67IV. Der zwischen den Parteien strittigen Frage, ob der TV Befristung Steinkohlenbergbau 2010 wirksam abgeschlossen worden ist, musste die Kammer nicht weiter nachgehen. Auch konnte dahingestellt bleiben, inwieweit die von den Gewerkschaftsvertretern mit ihrer schriftlichen Antwort vorgelegte „Richtlinie Tarifpolitik gemäß § 10 der Satzung“, beschlossen vom Hauptvorstand am 25.09.2012, für den wirksamen Abschluss des Tarifvertrages im Jahr 2010 bedeutsam sein kann.
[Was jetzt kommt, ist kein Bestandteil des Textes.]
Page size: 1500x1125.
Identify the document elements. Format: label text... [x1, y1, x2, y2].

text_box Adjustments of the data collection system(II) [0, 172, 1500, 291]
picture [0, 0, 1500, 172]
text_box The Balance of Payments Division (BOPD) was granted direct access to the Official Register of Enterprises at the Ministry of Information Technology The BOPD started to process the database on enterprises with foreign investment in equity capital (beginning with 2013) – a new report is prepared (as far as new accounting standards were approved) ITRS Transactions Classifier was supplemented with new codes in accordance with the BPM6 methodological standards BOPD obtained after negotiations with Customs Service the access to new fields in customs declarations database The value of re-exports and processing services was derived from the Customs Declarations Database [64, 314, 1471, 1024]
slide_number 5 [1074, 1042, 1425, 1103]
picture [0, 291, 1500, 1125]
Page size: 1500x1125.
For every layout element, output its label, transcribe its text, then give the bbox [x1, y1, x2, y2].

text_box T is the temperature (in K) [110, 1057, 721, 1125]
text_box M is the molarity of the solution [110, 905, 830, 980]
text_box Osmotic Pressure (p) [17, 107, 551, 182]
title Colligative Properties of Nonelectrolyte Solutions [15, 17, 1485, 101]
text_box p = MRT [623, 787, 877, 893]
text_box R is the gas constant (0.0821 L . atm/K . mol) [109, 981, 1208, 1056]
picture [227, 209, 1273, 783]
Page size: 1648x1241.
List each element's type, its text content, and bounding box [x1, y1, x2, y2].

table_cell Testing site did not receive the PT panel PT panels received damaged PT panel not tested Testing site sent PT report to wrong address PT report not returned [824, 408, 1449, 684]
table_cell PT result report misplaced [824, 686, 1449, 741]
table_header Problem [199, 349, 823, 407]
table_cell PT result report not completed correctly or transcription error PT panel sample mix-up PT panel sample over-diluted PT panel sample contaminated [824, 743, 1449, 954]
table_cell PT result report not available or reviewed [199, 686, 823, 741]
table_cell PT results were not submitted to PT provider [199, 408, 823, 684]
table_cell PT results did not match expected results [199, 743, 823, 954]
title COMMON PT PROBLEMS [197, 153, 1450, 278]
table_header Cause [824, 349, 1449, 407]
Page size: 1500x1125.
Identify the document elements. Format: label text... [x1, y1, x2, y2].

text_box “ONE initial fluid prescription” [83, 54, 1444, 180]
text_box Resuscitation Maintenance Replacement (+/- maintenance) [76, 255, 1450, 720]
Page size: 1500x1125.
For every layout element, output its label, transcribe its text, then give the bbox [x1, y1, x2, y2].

68V. Da sich die Befristung als unwirksam erweist, ist die Beklagte verpflichtet, den Kläger bis zum rechtskräftigen Abschluss des Befristungskontrollverfahrens weiterzubeschäftigen (vgl. BAG 13.06.1985 AP BGB § 611 Beschäftigungspflicht Nr. 19). Gesichtspunkte für ein ausnahmsweise überwiegendes Interesse, den Kläger nicht weiterbeschäftigen zu müssen, hat die Beklagte nicht geltend gemacht. Wegen offenbarer Unrichtigkeit war der verkündete Tenor der Weiterbeschäftigungsverurteilung nach § 319 Abs. 1 ZPO dahin zu berichtigen, dass die Beschäftigung entsprechend dem Arbeitsvertrag vom 25.08.2008 (Bl. 37 GA) zu erfolgen hat.
69VI. Gemäß § 91 Abs. 1 ZPO hat die Beklagte die Kosten des Rechtsstreits zu tragen. Die Kammer hat wegen grundsätzlicher Bedeutung der Rechtssachte gemäß § 72 Abs. 2 Nr. 1 ArbGG die Revision zum Bundesarbeitsgericht zugelassen.